- [Data for review]
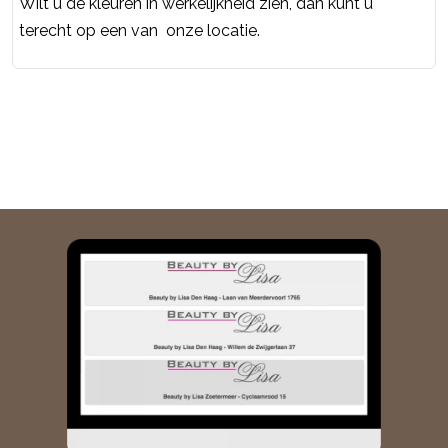
Wilt u de kleuren in werkelijkheid zien, dan kunt u
terecht op een van onze locatie.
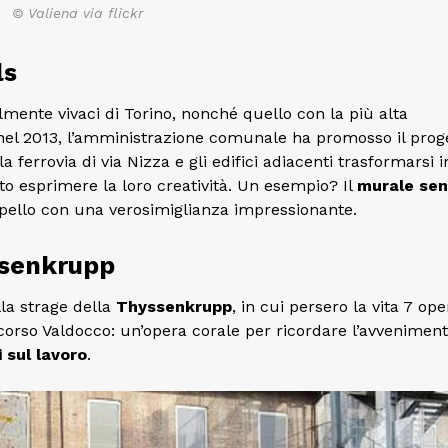
© Valiena via flickr
ls
lmente vivaci di Torino, nonché quello con la più alta
nel 2013, l’amministrazione comunale ha promosso il prog
a ferrovia di via Nizza e gli edifici adiacenti trasformarsi i
uto esprimere la loro creatività. Un esempio? Il
murale se
lpello con una verosimiglianza impressionante.
yssenkrupp
la strage della
Thyssenkrupp
, in cui persero la vita 7 oper
orso Valdocco: un’opera corale per ricordare l’avveniment
 sul lavoro
.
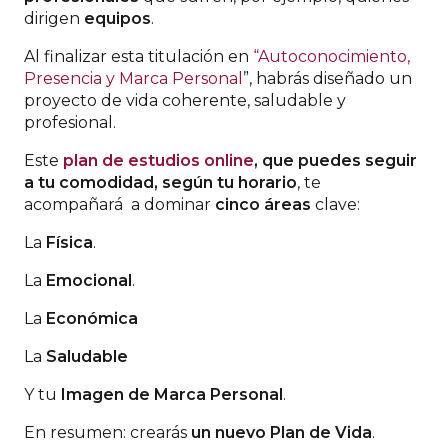
dirigen
equipos
.
Al finalizar esta titulación en
“Autoconocimiento,
Presencia y Marca Personal
”, habrás diseñado un
proyecto de vida coherente, saludable y
profesional.
Este
plan de estudios online
, que puedes seguir
a tu comodidad, según tu horario
, te
acompañará a dominar
cinco áreas
clave:
La
Física
.
La
Emocional
.
La
Económica
La
Saludable
Y tu
Imagen de Marca Personal
.
En resumen: crearás
un nuevo Plan de Vida
.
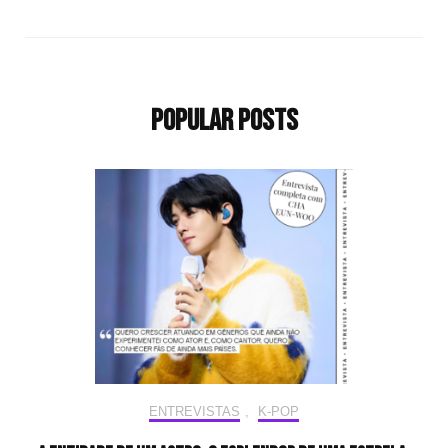
Popular Posts
ENTREVISTAS
,
K-POP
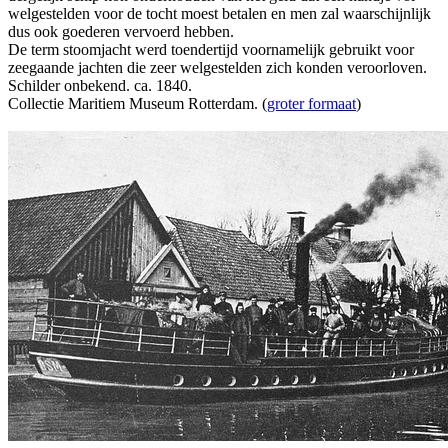
welgestelden voor de tocht moest betalen en men zal waarschijnlijk
dus ook goederen vervoerd hebben.
De term stoomjacht werd toendertijd voornamelijk gebruikt voor
zeegaande jachten die zeer welgestelden zich konden veroorloven.
Schilder onbekend. ca. 1840.
Collectie Maritiem Museum Rotterdam. (
groter formaat
)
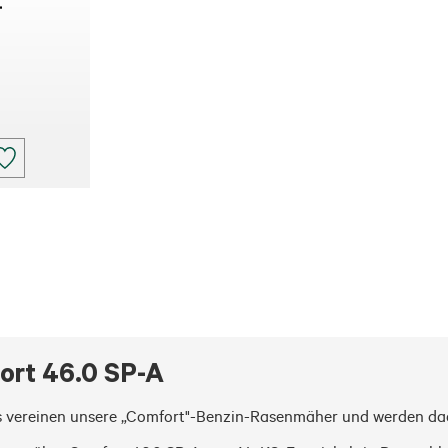
.
ort 46.0 SP-A
s vereinen unsere „Comfort"-Benzin-Rasenmäher und werden dadu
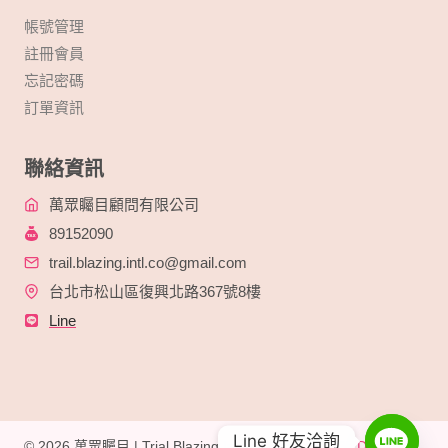
帳號管理
註冊會員
忘記密碼
訂單資訊
聯絡資訊
萬眾矚目顧問有限公司
89152090
trail.blazing.intl.co@gmail.com
台北市松山區復興北路367號8樓
Line
Line 好友洽詢
© 2026 萬眾矚目 | Trial Blazing International Built By
Digital By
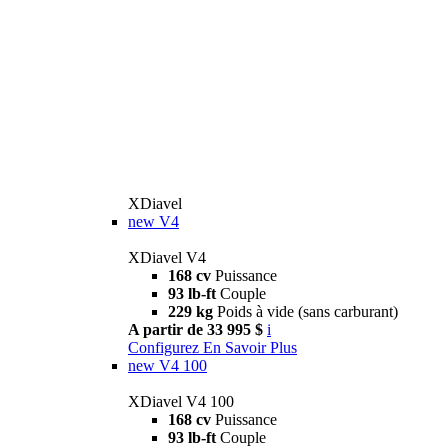
XDiavel
new
V4
XDiavel V4
168 cv
Puissance
93 lb-ft
Couple
229 kg
Poids à vide (sans carburant)
A partir de 33 995 $
i
Configurez
En Savoir Plus
new
V4 100
XDiavel V4 100
168 cv
Puissance
93 lb-ft
Couple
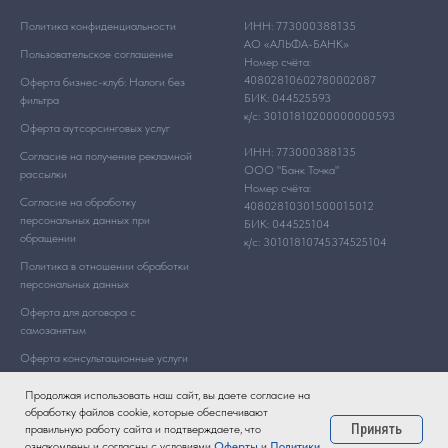
Политика конфиденциальности
ИНН: 773000388135
АО «АЛЬФА-БАНК»
Пользовательское соглашение
Номер счёта:
40802810602780002087
Оферта бизнес-клуб: Налоги без
БИК: 044525593
фильтра
к/с: 30101810200000000593
Оферта аутсорсинговых услуг
ИНН: 773000388135
Согласие на получение рекламной
ООО "Банк Точка"
рассылки
Номер счёта:
Согласие на обработку
40802810301500015012
персональных данных при
БИК: 044525104
обращении
к/с: 30101810745374525104
Политика в отношении обработки
персональных данных
Оферта для договора с
самозанятым
Оферта консультационные услуги
Продолжая использовать наш сайт, вы даете согласие на
обработку файлов cookie, которые обеспечивают
Принять
правильную работу сайта и подтверждаете, что
ознакомлены и согласны с условиями
Оферты
и
Политики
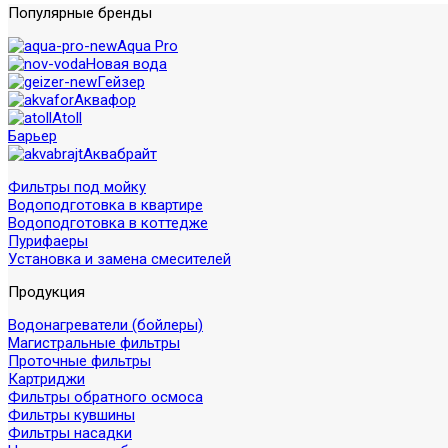
Популярные бренды
Aqua Pro
Новая вода
Гейзер
Аквафор
Atoll
Барьер
Аквабрайт
Фильтры под мойку
Водоподготовка в квартире
Водоподготовка в коттедже
Пурифаеры
Установка и замена смесителей
Продукция
Водонагреватели (бойлеры)
Магистральные фильтры
Проточные фильтры
Картриджи
Фильтры обратного осмоса
Фильтры кувшины
Фильтры насадки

- [What the exercise asks]
Extract every line from the records above that contains the string "Marca". Matching is case-sensitive.

- [Written solution]
Presencia y Marca Personal
Imagen de Marca Personal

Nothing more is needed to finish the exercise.